(1.) This is an application on behalf of ten persons who have been convicted in connection with an occurrence that took place over a bundh in the river Batray. It appears that this river which flows from south to north is divided in village Hansa by a pucca bundh which is constructed for some distance along the middle of its bed. The water to the right hand side of this bundh is diverted by means of a pyne to village Mathpa, where some of the prosecution witnesses reside. The water to the left side flows on and irrigates the lands of villages further down the river from some of which the applicants come. By an agreement between the parties each party may level the bed of the river at the southern extremity of the pucca bundh in order to facilitate the flow of the water. Shortly before the present occurrence some people from Mathpa put up a bundh which was an extension of the pucca bundh to the south, and the lower appellate Court came to the conclusion that this bundh was probably not in accordance with the agreement and intended to interfere with the right of the applicants to take water by the left side channel. The result was a gathering on both sides and an apprehension of a breach of the peace. The Sub-Inspector visited the spot, and deputed a constable, a daffadar and some chaukidars to prevent a breach of the peace and maintain the state of things as it was; he also submitted a report for action under Section 144, Criminal P.C. On the next morning, however, being 21 Octoberlast, a large mob of persons including the applicants is said to have come to the spot armed with various weapons, and to have cut the bundh in defiance of the police whom it threatened to assault, also caused 15 slight injuries to various persons who were present on the other side. On these allegations the applicants were charged under Secs.147 and 152 read with Secs.149 and 430, I.P.C. The defence denied the occurrence as alleged by the prosecution but both the Courts found that all the charges were proved against all the applicants and convicted them accordingly. In this Court the chief point of law that was urged related to the charge under Section 147, which is as follows: That you were members of an unlawful assembly with the common object of cutting the Mathpa bundh in the river Batre and in prosecution of the same common object committed the offence of rioting.
(2.) Mr. Yunus contended that on this charge the applicants had only to show that the people of Mathpa had no right to put up the bundh in which case they could not have been found to have been guilty under the charge. He suggested that the charge should have included the words "by force or by show of force," but the suggestion of force is contained in the word "rioting" which is included in the charge, and the charge as a whole must be interpreted to mean that the mob cut the bundh in circumstances making them guilty of rioting. Both the Courts have found, on grounds which cannot be assailed, that the applicants were members of a mob which instead of having recourse to the proper authorities and in defiance of the police, cut the bundh, which had been constructed prior to the occurrence and thereby committed the offence of rioting. It was suggested that the applicants were actually misled by the form of the charge, but this suggestion is not supported by the elaborate written statement which they filed in the lower Court. We are satisfied that the charge was adequate and that the applicants were not misled, and we find no illegality in the conviction for rioting. The sentences also are not excessive. It was argued that the conviction and sentence under Section 430, I.P.C., cannot stand as this offence is stated the common object of the riot charge. Also it is doubtful whether such a conviction is maintainable when it has not been found that the prosecution side had a right to the water which they were taking by means of the bundh. We accordingly allow the application so far as the conviction under Section 430 relates.

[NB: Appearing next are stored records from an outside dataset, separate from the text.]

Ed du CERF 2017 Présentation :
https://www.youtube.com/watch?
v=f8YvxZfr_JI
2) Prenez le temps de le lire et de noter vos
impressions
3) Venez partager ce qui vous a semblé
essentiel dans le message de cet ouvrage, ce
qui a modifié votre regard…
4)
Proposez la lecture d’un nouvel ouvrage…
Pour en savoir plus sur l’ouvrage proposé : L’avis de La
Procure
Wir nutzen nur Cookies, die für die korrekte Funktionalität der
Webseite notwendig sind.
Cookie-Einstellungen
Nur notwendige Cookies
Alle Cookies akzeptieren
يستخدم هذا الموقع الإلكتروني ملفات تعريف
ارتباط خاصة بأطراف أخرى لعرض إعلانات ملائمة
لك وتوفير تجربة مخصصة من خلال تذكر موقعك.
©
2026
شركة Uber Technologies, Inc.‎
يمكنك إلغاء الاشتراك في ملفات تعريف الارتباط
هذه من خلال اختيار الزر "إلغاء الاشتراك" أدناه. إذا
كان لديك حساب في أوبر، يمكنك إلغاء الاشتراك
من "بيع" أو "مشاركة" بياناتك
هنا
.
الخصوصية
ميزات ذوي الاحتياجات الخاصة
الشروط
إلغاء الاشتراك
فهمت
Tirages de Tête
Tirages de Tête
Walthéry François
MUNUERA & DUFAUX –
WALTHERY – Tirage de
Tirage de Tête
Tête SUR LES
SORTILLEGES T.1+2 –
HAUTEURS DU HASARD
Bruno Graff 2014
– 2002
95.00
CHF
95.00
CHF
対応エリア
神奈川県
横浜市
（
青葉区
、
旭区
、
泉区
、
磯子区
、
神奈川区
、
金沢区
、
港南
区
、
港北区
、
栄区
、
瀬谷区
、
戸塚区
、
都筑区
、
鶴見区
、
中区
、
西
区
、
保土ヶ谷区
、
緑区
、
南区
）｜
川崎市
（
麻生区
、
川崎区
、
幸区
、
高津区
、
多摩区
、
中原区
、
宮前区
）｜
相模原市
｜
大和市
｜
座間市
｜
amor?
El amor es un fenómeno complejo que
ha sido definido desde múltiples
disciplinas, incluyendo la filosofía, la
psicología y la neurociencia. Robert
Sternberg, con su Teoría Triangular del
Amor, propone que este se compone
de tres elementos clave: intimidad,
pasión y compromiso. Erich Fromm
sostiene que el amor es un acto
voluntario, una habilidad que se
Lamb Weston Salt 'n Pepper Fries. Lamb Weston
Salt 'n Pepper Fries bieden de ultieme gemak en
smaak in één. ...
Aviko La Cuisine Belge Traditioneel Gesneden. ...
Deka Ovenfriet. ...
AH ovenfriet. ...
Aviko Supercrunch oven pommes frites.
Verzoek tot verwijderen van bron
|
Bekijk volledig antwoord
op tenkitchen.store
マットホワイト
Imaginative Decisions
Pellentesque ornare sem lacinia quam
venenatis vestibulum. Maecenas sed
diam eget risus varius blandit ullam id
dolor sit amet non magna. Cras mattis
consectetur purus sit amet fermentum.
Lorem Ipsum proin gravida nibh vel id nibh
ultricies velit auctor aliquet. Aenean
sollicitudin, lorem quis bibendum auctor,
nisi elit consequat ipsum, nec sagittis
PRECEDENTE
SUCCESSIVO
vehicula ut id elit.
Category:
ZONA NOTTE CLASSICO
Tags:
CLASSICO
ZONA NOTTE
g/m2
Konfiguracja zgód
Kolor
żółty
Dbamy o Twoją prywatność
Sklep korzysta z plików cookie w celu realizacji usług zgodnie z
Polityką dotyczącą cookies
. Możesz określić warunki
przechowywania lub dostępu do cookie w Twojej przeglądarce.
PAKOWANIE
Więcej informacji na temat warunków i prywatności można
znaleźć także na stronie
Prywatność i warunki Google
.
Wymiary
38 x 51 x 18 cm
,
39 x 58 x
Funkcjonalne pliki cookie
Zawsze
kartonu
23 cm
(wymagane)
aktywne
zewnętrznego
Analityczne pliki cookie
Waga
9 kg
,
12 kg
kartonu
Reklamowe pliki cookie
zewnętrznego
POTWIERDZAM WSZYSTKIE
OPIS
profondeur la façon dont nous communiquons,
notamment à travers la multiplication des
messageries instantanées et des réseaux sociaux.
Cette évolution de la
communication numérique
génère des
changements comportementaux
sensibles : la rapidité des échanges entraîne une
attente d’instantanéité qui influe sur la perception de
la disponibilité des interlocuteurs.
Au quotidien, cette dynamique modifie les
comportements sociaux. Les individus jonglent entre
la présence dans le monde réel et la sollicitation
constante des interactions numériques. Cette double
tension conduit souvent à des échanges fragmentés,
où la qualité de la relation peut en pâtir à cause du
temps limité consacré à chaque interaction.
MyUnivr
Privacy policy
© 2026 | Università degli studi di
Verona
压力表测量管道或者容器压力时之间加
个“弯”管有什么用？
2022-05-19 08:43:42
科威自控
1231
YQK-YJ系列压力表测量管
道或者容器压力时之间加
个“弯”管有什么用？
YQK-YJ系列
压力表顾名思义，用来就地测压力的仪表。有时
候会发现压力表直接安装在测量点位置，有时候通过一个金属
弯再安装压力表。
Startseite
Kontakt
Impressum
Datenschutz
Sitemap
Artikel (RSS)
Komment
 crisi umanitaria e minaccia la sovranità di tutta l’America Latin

(3.) It was also argued on behalf of the petitioners Ajab Narain Singh and Mahadeo Panday, who are said to have taken a leading part in the occurrence riding on ponies, that none of the police witnesses say that they saw any person there riding on a pony. The trying Court disbelieved the evidence of the identifying witnesses as to the part taken by these two applicants in the occurrence, and this finding was not disturbed by the first appellate Court. When the trying Court has disbelieved almost everything that had been said by the identifying witnesses regarding these two applicants, we do not find that there was any sufficient basis for their conviction. The result is that we allow the application of Ajab Narain Singh and Mahadeo Pandey and acquit them under all the charges. The conviction under Section 430 is also set aside against all the applicants. The rest of the application must fail. Agarwala, J.